The results of his studies conclude, “Making music exercises the whole brain and mind. Making music can strengthen synapses in all brain systems. Making music increases the brain’s capacity and resources by increasing the strength of connections among its neurons.”

Weinberger also said that long-term positive change in the spatial IQ would be due to consistent, active music making, instead of passive music listening. The other conclusions drawn from his study are only short-term results.

Junior Lindsey Massey said that she sometimes listens to music while studying.

“It depends on what the subject is. If I am writing a paper, then I would listen to music, but if I was trying to read or comprehend something, then I probably wouldn’t,” she said.

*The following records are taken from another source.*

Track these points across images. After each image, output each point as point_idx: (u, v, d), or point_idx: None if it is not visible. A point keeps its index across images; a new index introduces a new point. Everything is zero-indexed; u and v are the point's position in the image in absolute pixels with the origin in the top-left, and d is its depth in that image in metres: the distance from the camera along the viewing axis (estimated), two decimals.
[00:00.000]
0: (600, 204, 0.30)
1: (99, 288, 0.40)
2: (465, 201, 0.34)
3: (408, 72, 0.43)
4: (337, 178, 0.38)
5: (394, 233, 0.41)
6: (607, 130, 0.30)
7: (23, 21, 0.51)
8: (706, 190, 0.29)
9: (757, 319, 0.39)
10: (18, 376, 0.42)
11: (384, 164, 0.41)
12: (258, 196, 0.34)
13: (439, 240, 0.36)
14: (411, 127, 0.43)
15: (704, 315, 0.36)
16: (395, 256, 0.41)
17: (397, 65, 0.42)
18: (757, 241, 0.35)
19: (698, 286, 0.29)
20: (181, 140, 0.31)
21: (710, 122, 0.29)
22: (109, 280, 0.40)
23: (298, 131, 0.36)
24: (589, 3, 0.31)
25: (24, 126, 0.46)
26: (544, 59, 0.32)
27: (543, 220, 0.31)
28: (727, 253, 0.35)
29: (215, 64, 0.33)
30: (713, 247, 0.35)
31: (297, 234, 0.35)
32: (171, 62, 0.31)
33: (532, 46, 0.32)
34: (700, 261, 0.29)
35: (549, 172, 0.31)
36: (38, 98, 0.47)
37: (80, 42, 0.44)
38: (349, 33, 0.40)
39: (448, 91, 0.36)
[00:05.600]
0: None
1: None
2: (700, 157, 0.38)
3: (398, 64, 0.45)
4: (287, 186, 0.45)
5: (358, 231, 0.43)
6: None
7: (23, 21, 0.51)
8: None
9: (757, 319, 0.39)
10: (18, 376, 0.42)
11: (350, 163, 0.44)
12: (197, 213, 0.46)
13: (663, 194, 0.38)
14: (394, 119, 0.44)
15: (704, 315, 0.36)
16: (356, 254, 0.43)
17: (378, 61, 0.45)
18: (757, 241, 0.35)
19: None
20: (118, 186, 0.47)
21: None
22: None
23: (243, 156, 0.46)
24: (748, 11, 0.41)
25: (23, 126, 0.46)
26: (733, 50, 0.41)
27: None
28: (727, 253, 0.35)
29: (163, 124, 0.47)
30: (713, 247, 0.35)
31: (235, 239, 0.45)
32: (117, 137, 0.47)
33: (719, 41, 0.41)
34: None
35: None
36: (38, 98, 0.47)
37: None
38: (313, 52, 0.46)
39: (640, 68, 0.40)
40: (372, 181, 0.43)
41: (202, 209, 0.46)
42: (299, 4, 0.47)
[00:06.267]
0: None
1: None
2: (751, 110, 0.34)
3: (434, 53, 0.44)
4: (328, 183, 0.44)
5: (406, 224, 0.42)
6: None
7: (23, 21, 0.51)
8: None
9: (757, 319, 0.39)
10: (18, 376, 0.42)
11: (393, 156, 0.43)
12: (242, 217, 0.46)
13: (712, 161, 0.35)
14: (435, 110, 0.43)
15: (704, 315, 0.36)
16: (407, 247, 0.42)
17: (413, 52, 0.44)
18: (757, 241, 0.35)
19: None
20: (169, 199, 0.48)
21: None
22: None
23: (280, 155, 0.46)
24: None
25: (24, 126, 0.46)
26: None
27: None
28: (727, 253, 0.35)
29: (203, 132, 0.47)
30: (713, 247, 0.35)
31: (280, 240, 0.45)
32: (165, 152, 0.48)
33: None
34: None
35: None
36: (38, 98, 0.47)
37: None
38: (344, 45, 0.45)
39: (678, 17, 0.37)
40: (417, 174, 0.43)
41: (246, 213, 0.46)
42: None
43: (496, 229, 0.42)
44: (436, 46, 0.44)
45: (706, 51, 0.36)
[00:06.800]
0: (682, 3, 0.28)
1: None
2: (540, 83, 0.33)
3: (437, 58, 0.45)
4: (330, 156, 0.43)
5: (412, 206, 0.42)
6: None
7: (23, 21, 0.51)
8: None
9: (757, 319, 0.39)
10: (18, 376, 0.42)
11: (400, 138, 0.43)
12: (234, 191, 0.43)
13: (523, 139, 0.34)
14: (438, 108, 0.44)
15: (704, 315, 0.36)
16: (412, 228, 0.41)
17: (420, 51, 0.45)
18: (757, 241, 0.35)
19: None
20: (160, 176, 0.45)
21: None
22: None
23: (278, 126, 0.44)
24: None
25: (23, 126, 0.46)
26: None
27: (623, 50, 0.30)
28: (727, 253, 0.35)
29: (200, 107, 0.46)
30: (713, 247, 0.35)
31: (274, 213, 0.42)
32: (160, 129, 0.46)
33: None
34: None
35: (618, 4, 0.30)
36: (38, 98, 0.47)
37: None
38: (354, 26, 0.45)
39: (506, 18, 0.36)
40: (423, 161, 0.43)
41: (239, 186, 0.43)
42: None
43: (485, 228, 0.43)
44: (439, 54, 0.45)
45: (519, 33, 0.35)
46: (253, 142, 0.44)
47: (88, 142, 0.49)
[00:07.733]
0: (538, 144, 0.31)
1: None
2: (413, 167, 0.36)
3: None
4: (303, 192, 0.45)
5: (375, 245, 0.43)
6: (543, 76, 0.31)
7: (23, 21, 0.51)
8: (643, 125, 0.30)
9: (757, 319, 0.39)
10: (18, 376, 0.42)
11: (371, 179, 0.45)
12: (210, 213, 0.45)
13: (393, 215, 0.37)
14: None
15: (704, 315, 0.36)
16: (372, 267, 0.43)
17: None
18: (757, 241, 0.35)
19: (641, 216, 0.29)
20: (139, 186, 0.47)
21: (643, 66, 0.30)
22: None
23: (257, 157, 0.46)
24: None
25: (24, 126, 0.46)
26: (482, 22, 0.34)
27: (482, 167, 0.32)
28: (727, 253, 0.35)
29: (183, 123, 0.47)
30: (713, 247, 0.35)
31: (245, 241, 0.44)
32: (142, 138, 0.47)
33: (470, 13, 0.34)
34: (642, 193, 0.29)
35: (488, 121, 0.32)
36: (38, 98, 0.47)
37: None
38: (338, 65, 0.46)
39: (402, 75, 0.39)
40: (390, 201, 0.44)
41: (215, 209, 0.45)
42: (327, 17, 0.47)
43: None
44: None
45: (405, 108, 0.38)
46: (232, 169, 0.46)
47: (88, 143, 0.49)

Most music stores carry CDs containing music specifically for studying. “Better Thinking Through Mozart,” for example, contains 11 different pieces by Mozart for students to listen to while studying, including Eine Kleine Nachtmusik, Concerto 21 in C, Sonata No. 11 in A and Serenade No. 10 in B-Flat.

According to a story in The New York Times from October of 1993, after only 10 minutes of listening to the Sonata for Two Pianos in D, by Mozart, 36 students performed an average of 8 to 9 percent better on intelligence tests.

It also included that preschoolers score up to 80 percent better on tests of spatial and temporal reasoning only after a year of daily musical sessions.

Dr. James Catterall at the University of California said, “There are not many studies conducted on college-age students.” He continued to explain that most studies are conducted on younger children because their brains have not fully developed, whereas college-age students’ brains have.

Catterall’s studies show that as children grow older their involvement in the arts decreases, but those with high involvement show a drastic improvement, as opposed to those with low involvement.